Amministrative a Barletta, Cosimo Matteucci: «Scriviamo insieme un programma da consegnare al centrosinistra»

«Dobbiamo vincere le prossime elezioni comunali. Dobbiamo partire dai bisogni reali delle persone»

lunedì 3 agosto 2026 14.07
«La campagna elettorale, di fatto, è già cominciata e in questa situazione la cosa migliore é offrire un contributo al centrosinistra di Barletta, provando a scrivere collettivamente un programma per la città, un programma progressista, popolare, concreto, aperto, da consegnare poi ai partiti, ai movimenti e alle formazioni che appartengono a questo campo politico. Dobbiamo vincere le prossime elezioni comunali. E, per farlo, dobbiamo cominciare subito, partendo dai bisogni reali delle persone, dei quartieri, del lavoro, della casa, della salute, delle fragilità e della vita quotidiana», è quanto dichiarato da Cosimo Matteucci.

«Io partirei da qui. Da una Barletta che non lascia indietro nessuno: welfare, assistenza domiciliare, sostegno agli anziani, alle persone con disabilità, ai caregiver, contrasto vero alla povertà. Dal diritto alla casa e alla dignità abitativa: emergenza abitativa, recupero degli immobili inutilizzati, housing sociale, risposte concrete per chi una casa non ce l'ha».

«Dal lavoro dignitoso: contrasto al lavoro nero e allo sfruttamento, sostegno alle imprese sane, al commercio di prossimità, alla cooperazione, all'economia sociale. Dai giovani, dalla cultura e dalla formazione: spazi di aggregazione, biblioteche, cinema, teatro, musica, coworking, associazioni giovanili, cultura accessibile».

«Dall'ambiente e dalla qualità della vita: verde pubblico, riforestazione urbana, tutela dei litorali, mobilità sostenibile, lotta all'abbandono dei rifiuti, cura dei quartieri. Da una Barletta accessibile: abbattimento delle barriere architettoniche, mobilità inclusiva, servizi pubblici e digitali utilizzabili davvero da tutte e tutti».

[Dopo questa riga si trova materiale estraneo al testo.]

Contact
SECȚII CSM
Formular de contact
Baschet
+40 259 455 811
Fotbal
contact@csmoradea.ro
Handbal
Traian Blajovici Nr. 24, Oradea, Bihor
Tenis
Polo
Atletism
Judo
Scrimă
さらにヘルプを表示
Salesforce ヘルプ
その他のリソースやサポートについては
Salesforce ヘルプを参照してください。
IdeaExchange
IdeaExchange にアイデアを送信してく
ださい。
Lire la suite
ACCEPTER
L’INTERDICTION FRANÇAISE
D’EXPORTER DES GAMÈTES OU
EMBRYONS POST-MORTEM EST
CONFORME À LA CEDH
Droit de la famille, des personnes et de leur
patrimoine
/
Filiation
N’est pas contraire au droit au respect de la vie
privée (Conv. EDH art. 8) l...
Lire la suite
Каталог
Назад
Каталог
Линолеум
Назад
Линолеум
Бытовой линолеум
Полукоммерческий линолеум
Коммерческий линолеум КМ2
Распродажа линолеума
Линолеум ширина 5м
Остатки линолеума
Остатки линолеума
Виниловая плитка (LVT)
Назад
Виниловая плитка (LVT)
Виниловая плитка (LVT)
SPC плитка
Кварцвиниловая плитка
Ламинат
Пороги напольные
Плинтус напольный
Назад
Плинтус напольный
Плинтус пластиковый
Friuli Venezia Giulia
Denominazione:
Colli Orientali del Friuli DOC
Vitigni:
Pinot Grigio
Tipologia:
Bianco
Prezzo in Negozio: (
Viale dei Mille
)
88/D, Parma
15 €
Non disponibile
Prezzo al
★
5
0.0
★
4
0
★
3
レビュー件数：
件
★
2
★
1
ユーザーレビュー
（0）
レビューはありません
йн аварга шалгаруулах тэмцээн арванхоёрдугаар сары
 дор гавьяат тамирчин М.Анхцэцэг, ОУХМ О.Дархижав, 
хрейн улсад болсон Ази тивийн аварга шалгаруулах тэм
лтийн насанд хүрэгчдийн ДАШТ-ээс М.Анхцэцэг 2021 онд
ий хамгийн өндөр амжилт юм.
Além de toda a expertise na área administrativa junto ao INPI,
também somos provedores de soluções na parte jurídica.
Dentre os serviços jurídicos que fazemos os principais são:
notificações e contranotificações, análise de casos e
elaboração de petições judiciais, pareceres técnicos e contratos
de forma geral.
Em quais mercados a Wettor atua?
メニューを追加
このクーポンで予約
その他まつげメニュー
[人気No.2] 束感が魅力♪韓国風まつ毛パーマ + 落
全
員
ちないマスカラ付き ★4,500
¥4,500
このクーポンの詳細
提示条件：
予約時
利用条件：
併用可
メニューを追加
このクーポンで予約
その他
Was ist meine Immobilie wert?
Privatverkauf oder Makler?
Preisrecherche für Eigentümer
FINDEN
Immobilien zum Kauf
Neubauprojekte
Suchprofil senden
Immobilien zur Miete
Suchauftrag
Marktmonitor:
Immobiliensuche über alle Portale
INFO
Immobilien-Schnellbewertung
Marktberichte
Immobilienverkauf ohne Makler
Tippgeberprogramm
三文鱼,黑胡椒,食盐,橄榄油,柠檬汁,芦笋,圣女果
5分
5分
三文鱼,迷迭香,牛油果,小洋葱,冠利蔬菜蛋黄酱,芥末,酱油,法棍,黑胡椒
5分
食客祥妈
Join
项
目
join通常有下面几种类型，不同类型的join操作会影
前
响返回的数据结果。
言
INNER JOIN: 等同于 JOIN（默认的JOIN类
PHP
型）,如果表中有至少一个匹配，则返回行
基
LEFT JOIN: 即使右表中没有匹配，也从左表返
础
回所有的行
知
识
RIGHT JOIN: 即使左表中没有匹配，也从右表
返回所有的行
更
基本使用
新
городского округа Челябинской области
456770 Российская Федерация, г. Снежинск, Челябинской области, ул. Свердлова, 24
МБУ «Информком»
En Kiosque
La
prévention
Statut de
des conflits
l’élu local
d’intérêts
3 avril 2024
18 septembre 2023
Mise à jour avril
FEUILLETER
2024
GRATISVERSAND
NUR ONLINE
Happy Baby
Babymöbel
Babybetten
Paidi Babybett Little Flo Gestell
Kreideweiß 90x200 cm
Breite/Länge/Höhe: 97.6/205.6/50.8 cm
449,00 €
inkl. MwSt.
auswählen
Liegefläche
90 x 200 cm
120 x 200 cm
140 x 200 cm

«Dal protagonismo del Terzo Settore: volontariato, associazionismo, cooperazione sociale, coprogrammazione, coprogettazione, amministrazione condivisa. Da legalità e trasparenza: un Comune leggibile, tempi certi, bilanci comprensibili, digitalizzazione, partecipazione dei cittadini, rottura netta con ogni forma di clientelismo».

«Dalla partecipazione vera: consulte permanenti, assemblee di quartiere, bilancio partecipativo, coinvolgimento stabile dei cittadini nelle scelte importanti. E poi: sviluppo economico e attrazione di investimenti; turismo, patrimonio storico e valorizzazione del Castello e del centro storico; porto, logistica e rapporto con il mare; sicurezza urbana intesa come prevenzione, illuminazione, cura degli spazi pubblici e presidio sociale; benessere animale e tutela degli spazi verdi; innovazione digitale e semplificazione dei servizi comunali. Una nuova idea di politica rifondata sul servizio, sull'ascolto, sulla comunità. Questa è una prima traccia».

«Adesso va discussa, corretta, allargata. Scrivete cosa manca, quali priorità aggiungereste, quali proposte concrete dovrebbero entrare nel programma di una coalizione progressista che voglia davvero cambiare Barletta. Su ciascun punto, tra quelli già indicati e quelli che proporrete voi, nei prossimi giorni scriverò un post di approfondimento. Perché un programma non si annuncia. Si costruisce. E se vogliamo che Barletta torni a camminare, dobbiamo cominciare a scrivere la strada insieme», conclude.